### Topic modelling, Latent Dirichlet Allocation
Topic modelling means to assign each individual item to a fixed number of topics. 
Latent Dirichlet Allocation is a method to learn the topics and assign a probability for each item belonging to that topic.
A topic consists of a set of words found in a subset of the items. In the optimal case this set of words fit together.  
It doesn't spit out new words not found in the input data, and it also doesn't assign one overal term to to the topic (that's what I thought first).  

The goal of topic modelling for this topic is to be able to group courses and use these groupings in the recommendation.

This notebook does some simple tests. It must be noted however that most of it is inspired by others work. And it is just a first version. 


The main source of inspiration was https://towardsdatascience.com/topic-modeling-and-latent-dirichlet-allocation-in-python-9bf156893c24

In [1]:
#import the needed packages
import pandas as pd

import gensim
from gensim.utils import simple_preprocess
from gensim.parsing.preprocessing import STOPWORDS
from gensim.corpora import Dictionary
from gensim.models import LdaMulticore

from nltk.stem import WordNetLemmatizer, SnowballStemmer
from nltk.stem.porter import *
import nltk
#nltk.download('wordnet')
#from nltk.corpus import stopwords


In [2]:
#read the course info
df=pd.read_csv('../Data/filtered_courses.csv')

we use part of the course data as input data.  
Here we only used the info from 'name' and 'content'  
Other keys that might be used
'name','content','learningOutcomes','additionalInformation','courseStatus','prerequisities','substitutes'

In [3]:
df['content']=df['content'].fillna('')
data_text = df[['name','content']]
data_text['combined']=df[['name', 'content']].apply(lambda x: ' '.join(x), axis=1)
data_text['index'] = data_text.index
documents = data_text

A value is trying to be set on a copy of a slice from a DataFrame.
Try using .loc[row_indexer,col_indexer] = value instead

See the caveats in the documentation: http://pandas.pydata.org/pandas-docs/stable/indexing.html#indexing-view-versus-copy
  This is separate from the ipykernel package so we can avoid doing imports until
A value is trying to be set on a copy of a slice from a DataFrame.
Try using .loc[row_indexer,col_indexer] = value instead

See the caveats in the documentation: http://pandas.pydata.org/pandas-docs/stable/indexing.html#indexing-view-versus-copy
  after removing the cwd from sys.path.


In [4]:
documents.head()

Unnamed: 0,name,content,combined,index
0,Capstone: Business Development Project,"The course consists of an applied, real-life p...",Capstone: Business Development Project The cou...,0
1,Introduction to business,This introductory course gives a basic underst...,Introduction to business This introductory cou...,1
2,Human Resource Management,"Throughout this course, we will be covering di...",Human Resource Management Throughout this cour...,2
3,Current Issues in Leadership,The course is taught by a visiting lecturer an...,Current Issues in Leadership The course is tau...,3
4,Business and Society,"Must know: the concepts of ""concept and contex...",Business and Society Must know: the concepts o...,4


NLTK and Gensim are both common libraries used for working with text. 
I experimented a bit with both and chose to use a mix of them.

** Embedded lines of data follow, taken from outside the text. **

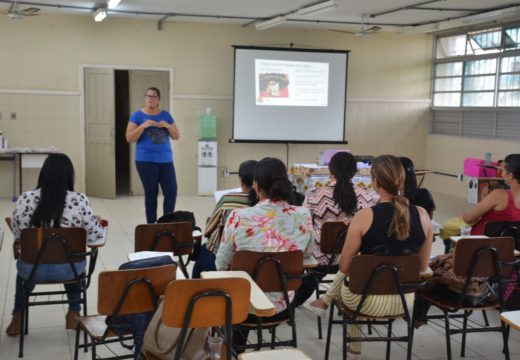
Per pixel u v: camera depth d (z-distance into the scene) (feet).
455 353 11.15
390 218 8.65
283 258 8.85
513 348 11.42
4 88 28.07
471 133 30.86
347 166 11.70
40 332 11.62
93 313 12.74
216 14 27.86
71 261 10.15
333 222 11.11
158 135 18.20
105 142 28.76
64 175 10.42
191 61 30.42
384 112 33.42
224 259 9.11
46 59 28.43
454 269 9.65
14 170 27.63
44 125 28.78
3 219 23.34
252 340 11.41
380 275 8.61
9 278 15.29
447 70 32.65
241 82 30.48
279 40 31.40
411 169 12.55
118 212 25.63
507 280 10.30
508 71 28.02
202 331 7.06
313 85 31.32
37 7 26.32
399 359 10.79
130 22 29.27
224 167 31.81
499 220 11.49
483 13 24.79
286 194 9.02
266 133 31.14
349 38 32.30
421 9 25.31
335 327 12.32
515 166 11.31
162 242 10.80
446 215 25.96
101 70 28.53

For a final version, this should be experimented more. 

In [5]:
def preprocess(doc):
    #remove stopwords, tokenize, lemmatize and stem
    
    #NLTK version is bit less strict on stopwords than gensim. E.g. 'also' is not stopword in nltk
    #stop=stopwords.words('english')
    #gensim stopwords
    stop=STOPWORDS
    wnl = WordNetLemmatizer()
    sbs=SnowballStemmer('english')
    
    
    #From documentation: Convert a document into a list of lowercase tokens, ignoring tokens that are too short or too long.
    #also tested regexptokenizer from nltk, but like outcome of this one better
    tokens=simple_preprocess(doc)
    
    
    lem=[wnl.lemmatize(t) for t in tokens if t not in stop and len(t)>=3]
    stem=[sbs.stem(l) for l in lem]
    return stem
            
processed_docs = documents['combined'].map(preprocess)

#print example of original and preprocess document
doc_sample=documents[documents['index'] == 0].values[0][2]
words_sample=simple_preprocess(doc_sample)

print('Original document: ')
words = []
for word in doc_sample.split(' '):
    words.append(word)
print(words)
print('\n\n Preprocessed document: ')
print(preprocess(doc_sample))

Original document: 
['Capstone:', 'Business', 'Development', 'Project', 'The', 'course', 'consists', 'of', 'an', 'applied,', 'real-life', 'problem-based', 'project/case', 'that', 'students', 'identify,', 'analyze', 'and', 'solve', 'in', 'multi-disciplinary', 'teams.', 'It', 'also', 'focuses', 'on', 'developing', 'the', 'students¿', 'self-awareness', 'of', 'the', 'key', 'learnings', 'during', 'their', 'studies', 'in', 'the', 'Master¿s', 'Program.']


 Preprocessed document: 
['capston', 'busi', 'develop', 'project', 'cours', 'consist', 'appli', 'real', 'life', 'problem', 'base', 'project', 'case', 'student', 'identifi', 'analyz', 'solv', 'multi', 'disciplinari', 'team', 'focus', 'develop', 'student', 'self', 'awar', 'key', 'learn', 'studi', 'master', 'program']


In [6]:
#creates set of all words in processed_docs and assigns them an 'index'(i.e. dictionary key)
dict_docs=Dictionary(processed_docs)

print("Number of unique tokens:",len(dict_docs))

#print first 10 entries
count = 0
for k, v in dict_docs.iteritems():
    print(k, v)
    count += 1
    if count > 10:
        break

Number of unique tokens: 6165
0 analyz
1 appli
2 awar
3 base
4 busi
5 capston
6 case
7 consist
8 cours
9 develop
10 disciplinari


In [7]:
#with the function below you can filter out extreme tokens
#depends on situations whether necessary or not
#no_below=delete words that occur less than that number, no_above=delete words that are in more than that amount of documents, keep_n is keep the most frequent n words
#dict_docs.filter_extremes(no_above=0.1, keep_n=3500)

In [8]:
#convert the documents to a bag of words
#this basicalyy makes dictionary for each course, of the words occuring and how often they occur
bow_docs=[dict_docs.doc2bow(d) for d in processed_docs]

In [9]:
#printe a sample of the bag of words of one course
bow_doc_sample = bow_docs[100]
for i in range(len(bow_doc_sample)):
    print("Word {} (\"{}\") appears {} time.".format(bow_doc_sample[i][0], dict_docs[bow_doc_sample[i][0]], bow_doc_sample[i][1]))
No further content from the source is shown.